The Myth of Andrew Cuomo the Competent, Steady Statesman Is Finally Being Punctured
For the better part of a year, New York governor Andrew Cuomo has basked in an absurdly undeserved, media-driven reputation as a wise and competent COVID-19 statesman. Now reality is finally catching up with him.
Andrew Cuomo might be America’s most famous governor. Once the recipient of fawning press coverage from cable news networks, national magazines, and plenty of local outlets, he is the sort of self-aggrandizer who had the gall to publish a memoir about combating the pandemic during the pandemic. Almost a year ago, he rose to tremendous heights as tens of thousands of people died of coronavirus in his own state, his inept response winning plaudits because he managed to string together a few more coherent sentences than Donald Trump.
Now Trump is gone and Cuomo is alone, deprived of his favorite foil. Though his poll numbers have yet to significantly decline, the prestige media that spent so long propping him up has now turned. Even if Cuomo never sinks low enough to lose reelection next year — given his enormous war chest and New York’s horrific campaign finance laws, it’s still an unlikely scenario — he will never again be the governor feted by Ellen and celebrated by self-described “Cuomosexuals.” He’s not getting another Emmy. His moment is over.
What happened? In some sense, this has been slow-building. For months, more and more people have been waking up to the fact that the popular, media-created conception of Cuomo was nonsensical. More than 45,000 people have died of COVID-19 in New York State, the second highest absolute death toll in America, just trailing California. (California is more than twice as large, so New York maintains a far higher rate of death.) Cuomo, like Trump, downplayed the pandemic in its earliest days and issued a shutdown order for New York far too late, defying the opinions of experts and other elected officials.
It was the nursing home issue, however, and the subsequently botched vaccine rollout that began to trigger a much-deserved reevaluation of his legacy, which is one of arrogance, secrecy, and failure.
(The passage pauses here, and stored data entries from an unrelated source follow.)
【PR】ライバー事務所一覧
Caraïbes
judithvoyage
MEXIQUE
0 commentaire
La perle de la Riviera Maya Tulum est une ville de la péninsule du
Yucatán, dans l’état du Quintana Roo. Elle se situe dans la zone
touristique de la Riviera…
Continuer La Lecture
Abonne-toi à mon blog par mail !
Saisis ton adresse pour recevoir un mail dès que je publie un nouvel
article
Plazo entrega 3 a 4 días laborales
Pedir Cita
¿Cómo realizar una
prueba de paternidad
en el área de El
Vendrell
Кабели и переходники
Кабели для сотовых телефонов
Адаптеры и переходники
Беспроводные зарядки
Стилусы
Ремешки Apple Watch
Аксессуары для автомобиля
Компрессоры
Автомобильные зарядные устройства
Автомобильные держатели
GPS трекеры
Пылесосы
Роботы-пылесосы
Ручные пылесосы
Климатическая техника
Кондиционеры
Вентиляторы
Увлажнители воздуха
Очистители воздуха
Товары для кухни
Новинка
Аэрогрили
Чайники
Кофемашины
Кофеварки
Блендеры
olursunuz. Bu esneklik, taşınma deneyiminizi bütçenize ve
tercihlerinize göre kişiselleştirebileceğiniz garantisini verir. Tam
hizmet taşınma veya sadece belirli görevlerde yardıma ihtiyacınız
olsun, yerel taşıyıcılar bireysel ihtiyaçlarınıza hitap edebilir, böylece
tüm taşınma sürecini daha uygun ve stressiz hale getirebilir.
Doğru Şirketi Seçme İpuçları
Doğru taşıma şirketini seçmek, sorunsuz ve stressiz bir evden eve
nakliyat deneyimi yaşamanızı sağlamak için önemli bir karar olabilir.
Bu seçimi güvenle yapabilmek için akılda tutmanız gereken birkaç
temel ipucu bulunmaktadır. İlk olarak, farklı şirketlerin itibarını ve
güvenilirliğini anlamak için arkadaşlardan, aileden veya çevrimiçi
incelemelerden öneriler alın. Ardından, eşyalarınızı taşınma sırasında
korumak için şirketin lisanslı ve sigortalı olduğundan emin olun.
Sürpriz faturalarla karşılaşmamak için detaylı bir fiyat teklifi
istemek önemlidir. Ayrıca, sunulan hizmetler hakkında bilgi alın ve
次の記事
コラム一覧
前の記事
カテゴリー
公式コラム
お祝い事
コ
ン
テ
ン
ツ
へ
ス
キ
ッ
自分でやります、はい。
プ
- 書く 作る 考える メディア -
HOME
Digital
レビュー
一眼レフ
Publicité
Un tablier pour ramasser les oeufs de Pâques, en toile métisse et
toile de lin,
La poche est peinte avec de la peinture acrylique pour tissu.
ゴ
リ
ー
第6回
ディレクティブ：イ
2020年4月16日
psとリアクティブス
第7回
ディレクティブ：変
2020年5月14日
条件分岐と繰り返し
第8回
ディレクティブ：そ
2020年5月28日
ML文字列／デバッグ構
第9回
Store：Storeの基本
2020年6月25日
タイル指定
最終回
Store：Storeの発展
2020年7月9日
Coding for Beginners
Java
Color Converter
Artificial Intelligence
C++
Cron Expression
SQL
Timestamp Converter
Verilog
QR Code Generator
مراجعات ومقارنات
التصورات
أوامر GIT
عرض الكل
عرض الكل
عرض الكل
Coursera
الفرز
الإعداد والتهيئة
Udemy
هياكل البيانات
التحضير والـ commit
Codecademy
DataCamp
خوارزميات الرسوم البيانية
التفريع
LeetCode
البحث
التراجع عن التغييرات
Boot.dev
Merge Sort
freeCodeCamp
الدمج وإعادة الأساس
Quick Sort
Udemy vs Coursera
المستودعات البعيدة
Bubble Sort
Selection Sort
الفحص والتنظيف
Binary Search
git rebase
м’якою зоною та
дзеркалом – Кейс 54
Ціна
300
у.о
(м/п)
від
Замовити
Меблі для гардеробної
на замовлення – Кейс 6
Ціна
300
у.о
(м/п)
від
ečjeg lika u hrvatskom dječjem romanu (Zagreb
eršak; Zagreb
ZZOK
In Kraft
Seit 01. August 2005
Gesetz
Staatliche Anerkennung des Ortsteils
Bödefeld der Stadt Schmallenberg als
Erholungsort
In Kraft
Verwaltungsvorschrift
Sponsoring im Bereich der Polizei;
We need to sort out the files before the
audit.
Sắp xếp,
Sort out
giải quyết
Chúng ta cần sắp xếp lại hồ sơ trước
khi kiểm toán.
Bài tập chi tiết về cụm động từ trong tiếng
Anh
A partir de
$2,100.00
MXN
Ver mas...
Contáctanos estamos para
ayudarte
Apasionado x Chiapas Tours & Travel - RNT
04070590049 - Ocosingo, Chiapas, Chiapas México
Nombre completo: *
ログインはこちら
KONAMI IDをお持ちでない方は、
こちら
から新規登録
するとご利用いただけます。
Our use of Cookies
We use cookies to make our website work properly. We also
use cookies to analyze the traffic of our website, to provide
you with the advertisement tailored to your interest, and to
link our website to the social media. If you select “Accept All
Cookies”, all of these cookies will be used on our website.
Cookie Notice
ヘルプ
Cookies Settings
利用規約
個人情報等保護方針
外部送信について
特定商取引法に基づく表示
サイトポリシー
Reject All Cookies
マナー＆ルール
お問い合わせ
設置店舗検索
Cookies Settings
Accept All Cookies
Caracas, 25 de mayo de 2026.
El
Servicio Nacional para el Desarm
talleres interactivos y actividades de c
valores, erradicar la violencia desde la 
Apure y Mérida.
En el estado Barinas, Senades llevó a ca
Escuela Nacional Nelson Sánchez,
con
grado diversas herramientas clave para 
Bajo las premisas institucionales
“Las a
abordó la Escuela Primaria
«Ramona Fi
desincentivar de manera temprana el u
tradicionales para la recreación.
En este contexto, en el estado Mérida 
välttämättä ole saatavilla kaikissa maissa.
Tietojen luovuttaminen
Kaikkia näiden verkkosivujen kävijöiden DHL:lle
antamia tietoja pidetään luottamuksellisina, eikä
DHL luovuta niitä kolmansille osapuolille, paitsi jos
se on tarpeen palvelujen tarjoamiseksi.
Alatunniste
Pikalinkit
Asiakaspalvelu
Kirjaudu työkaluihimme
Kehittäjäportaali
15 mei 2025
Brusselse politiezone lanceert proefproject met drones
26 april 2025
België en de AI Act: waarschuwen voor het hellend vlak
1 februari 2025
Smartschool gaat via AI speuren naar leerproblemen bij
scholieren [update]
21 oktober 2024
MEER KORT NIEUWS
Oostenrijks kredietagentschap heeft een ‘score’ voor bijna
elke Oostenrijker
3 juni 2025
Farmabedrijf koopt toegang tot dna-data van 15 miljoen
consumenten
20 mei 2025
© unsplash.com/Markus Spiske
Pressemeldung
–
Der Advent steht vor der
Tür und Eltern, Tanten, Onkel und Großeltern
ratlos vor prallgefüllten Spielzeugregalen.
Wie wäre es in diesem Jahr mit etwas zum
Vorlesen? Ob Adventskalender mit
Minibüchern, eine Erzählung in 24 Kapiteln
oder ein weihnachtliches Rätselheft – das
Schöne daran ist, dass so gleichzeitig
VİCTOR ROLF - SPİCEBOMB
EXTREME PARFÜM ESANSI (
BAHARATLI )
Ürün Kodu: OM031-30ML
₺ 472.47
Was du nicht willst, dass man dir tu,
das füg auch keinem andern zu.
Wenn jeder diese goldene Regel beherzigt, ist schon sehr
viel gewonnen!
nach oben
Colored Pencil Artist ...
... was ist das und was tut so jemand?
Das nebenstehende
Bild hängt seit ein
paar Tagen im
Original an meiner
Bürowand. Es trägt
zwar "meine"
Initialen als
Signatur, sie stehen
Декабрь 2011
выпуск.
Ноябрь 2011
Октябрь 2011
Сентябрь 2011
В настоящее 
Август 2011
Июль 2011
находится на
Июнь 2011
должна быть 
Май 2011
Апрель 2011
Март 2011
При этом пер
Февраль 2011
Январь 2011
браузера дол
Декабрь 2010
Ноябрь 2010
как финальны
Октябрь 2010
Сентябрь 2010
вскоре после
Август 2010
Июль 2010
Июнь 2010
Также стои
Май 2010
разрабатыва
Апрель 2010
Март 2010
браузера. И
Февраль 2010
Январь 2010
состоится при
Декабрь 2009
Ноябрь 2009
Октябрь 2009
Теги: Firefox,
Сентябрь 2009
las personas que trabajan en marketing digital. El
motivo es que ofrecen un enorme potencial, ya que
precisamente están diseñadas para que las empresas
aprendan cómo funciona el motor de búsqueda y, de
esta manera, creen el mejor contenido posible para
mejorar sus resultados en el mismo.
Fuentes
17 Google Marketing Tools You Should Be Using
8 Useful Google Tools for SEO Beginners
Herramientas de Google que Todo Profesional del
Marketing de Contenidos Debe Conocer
Last March, Cuomo ordered nursing homes to accept coronavirus patients who had been discharged from hospitals instead of directing them to large temporary facilities that had a surplus of beds. This decision likely contributed to outbreaks in nursing homes, which the state oversees.
Unlike most other states in America, if not all of them, Cuomo’s New York decided to keep a highly skewed count of nursing home deaths, only tallying those who died while physically in facilities. If you were a nursing home resident who got infected in a home, became sick there, and were transferred to a hospital dying, you were not a part of the official Department of Health tally.
Confirming the suspicions of health care experts and many journalists, the state attorney general revealed in a January report that the Department of Health had undercounted nursing home deaths by as much as 50 percent. Shortly after, Cuomo was forced to revise the tally far higher, increasing it by more than 60 percent.
Last week, it was revealed that the Cuomo administration had purposefully withheld nursing home data from lawmakers for months out of fear the Department of Justice, under Donald Trump, would investigate. Several legislators have contemplated calling for Cuomo’s impeachment. In a rage, Cuomo called up a leftist assembly member from Queens, Ron Kim, and threatened to “destroy” his career.
This is just the news that has grabbed the most headlines. Cuomo is a Clintonian Democrat with a lust for austerity, and he has been quietly slashing and burning New York’s social safety net since the pandemic arrived last year. The City University of New York, which educates a largely working-class and nonwhite student body, has faced severe budget cuts, as have local public schools and social services.
Legislators have called for significant tax increases on the wealthy to offset these cuts. Cuomo spent most of 2020 dismissing the idea and has yet to act on it in 2021. An ally of the real estate developers and financiers who have dominated state politics for decades, Cuomo has refused to bail out the tenants facing eviction in just a few months.
Cuomo’s portrayal as a coronavirus hero was so at odds with reality that in future years it may well be chalked up to pandemic-induced derangement. It was a time when confused liberal pundits hunted for anyone not named Donald Trump to venerate. In one of the darkest moments this country has ever faced, a destructive myth was created. Tragically, the consequences could linger, and New Yorkers are all the worse for it.